In its most substantial filing responding to the government’s claims, though, Trump’s legal team Wednesday night offered a very different argument; one that undercut both of those evidence-free claims.

Suddenly, they contended that the documents were indeed there, but they were Trump’s “own Presidential records.” And not only did the Trump team again decline to actually claim in court that he had declassified the documents; the team said it would be “appropriate” for the special master it wants to review the documents “to possess a Top Secret” security clearance.

It’s not the first time Trump’s legal strategy hasn’t matched his out-of-court bluster. But it was the most significant indication to date of the asymmetry between the two.

In the filing, Trump’s lawyers repeatedly talk about the documents as indeed being present at Mar-a-Lago, while suggesting that they somehow might have been there legitimately.

It begins with a reference to the idea that the FBI is criminalizing “a former President’s possession of personal and Presidential records” and later refers, again, to “the lawful possession of presidential documents.”

It derides the idea that Trump “has ‘no right’ to possess Presidential documents” and that he “illegally” possessed them.

It says the National Archives “should have simply followed up with [Trump] in a good faith effort to secure the recovery of the Presidential records.”

It also briefly suggests that this was merely a dispute between Trump and the Archives over “Presidential library contents.”

The apparent acknowledgment that the documents were actually in Trump’s possession followed a Trump post on social media Wednesday that seemed to also grant he had the classified-marked documents. Trump referred to them being in “cartons,” while taking issue with agents spreading them out on the carpet and snapping a photograph.

Perhaps most conspicuous in the filing, though, was the continued absence of a claim that Trump had declassified the documents. He has said this publicly, and his lawyers have gestured in that direction in their various public comments. But Trump’s legal team has repeatedly declined to actually claim this in legal proceedings, dating back to the early days of the dispute in late 2021 and early 2022, the government said Tuesday. Trump’s legal team also made no mention of the claim in a May letter or in filing the lawsuit seeking the special master last week. (In that May letter, Trump’s lawyer did say that Trump had absolute authority to declassify documents, but did not assert that he actually had done so.)
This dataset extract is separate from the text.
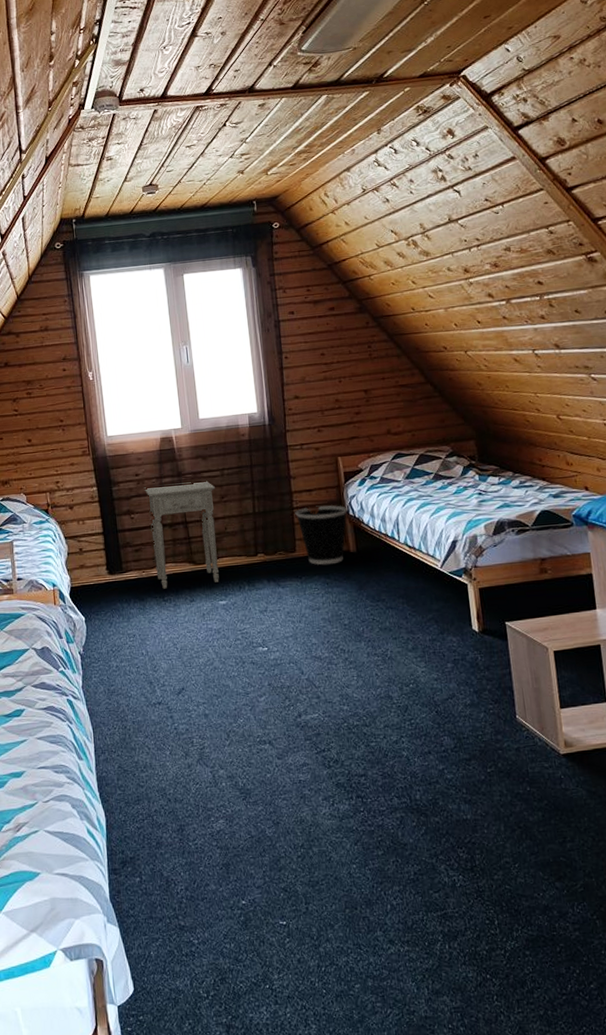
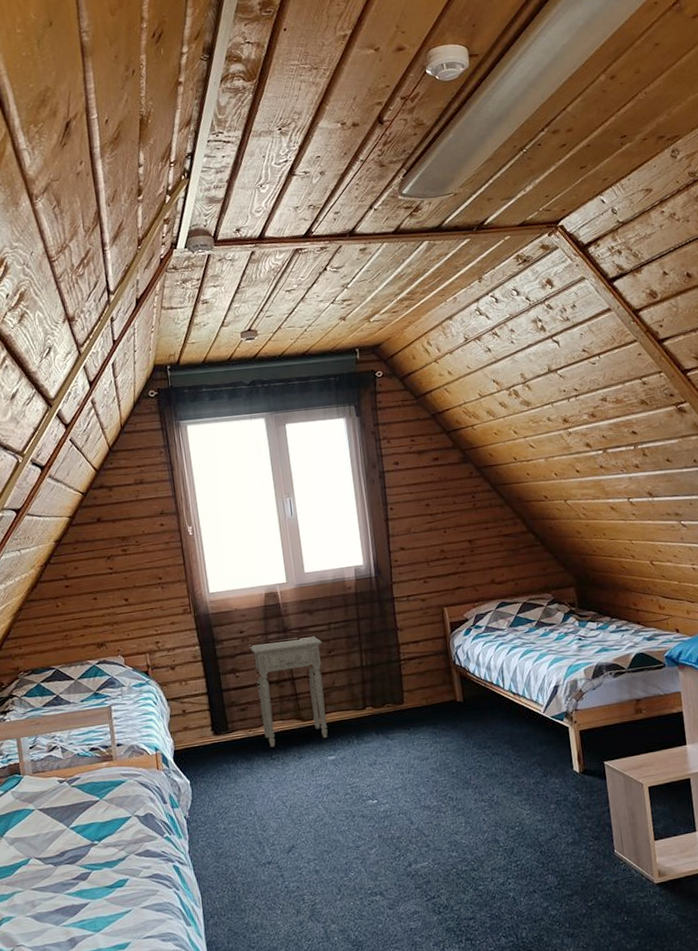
wastebasket: present [295,505,348,565] -> none [402,655,454,716]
Its absence Wednesday night was particularly glaring, though, given that the government proactively cast doubt on this claim in its own filing the day before. The government had said Trump and his lawyers hadn’t claimed the documents were declassified either in January, when Trump voluntarily handed some documents over, or in June, when his representatives handed over some more and asserted — falsely, it appears — that Trump possessed no more documents with classification markings.

Rather than deal with the government’s summary of the matter, Trump’s lawyers said in a footnote, “Movant does not at this time address every misleading or incomplete statement of purported ‘fact’ made by the Government in its Response at pages 3 to 14.” (The government made these statements on pages 4 and 8 of its filing.)
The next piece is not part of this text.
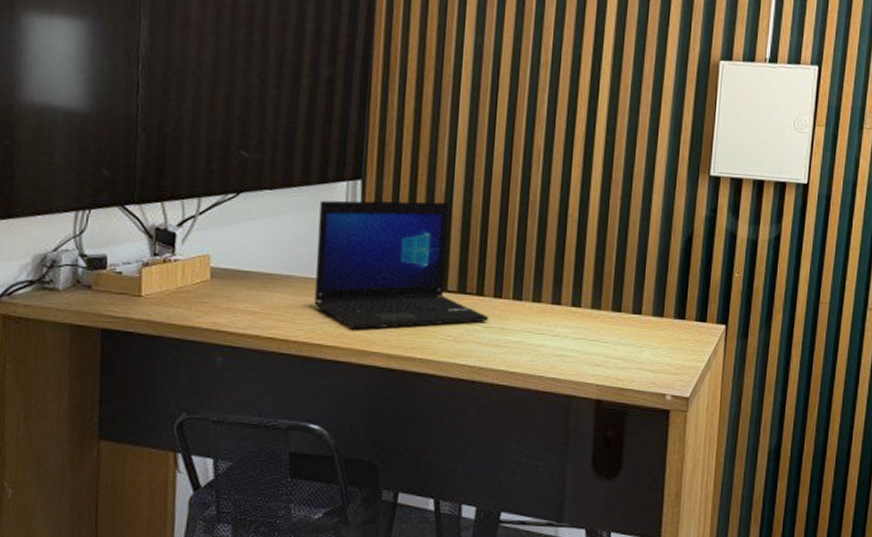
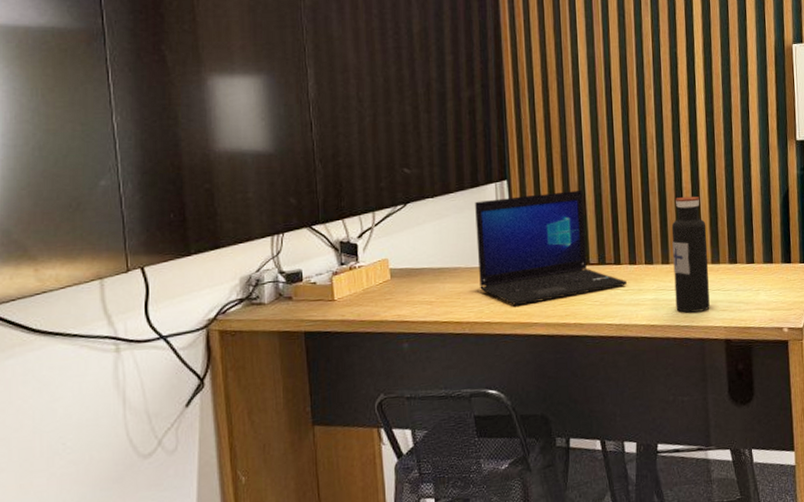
water bottle: none [542,225,591,364] -> present [671,196,710,313]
Indeed, the government had contended in its own filing that Trump’s legal team treated documents as classified in June, delivering them in an envelope that was “double-wrapped in tape.”

Even beyond that, Trump’s legal team is also now acknowledging in its own words that the documents might be sensitive enough to warrant a special master who has very high security clearance.

“Movant also agrees that it would be appropriate for the special master to possess a Top Secret/SCI security clearance,” Trump’s filing states. (SCI refers to “Sensitive Compartmented Information,” which means it is so sensitive that only those with a proven need to see it can view it.)

That would seem wholly unnecessary if these documents had indeed been declassified.

Of course, there remains no evidence that they actually were. And it’s not strictly relevant to whether Trump broke the law; the statutes involved don’t require the information to have been classified.

But it does reinforce that Trump’s legal strategy seems to involve walking back some of his biggest claims and suggestions; which is worth keeping in mind as Trump continues to lodge them.

Aaron Blake is senior political reporter, writing for The Fix. A Minnesota native, he has also written about politics for the Minneapolis Star Tribune and The Hill newspaper.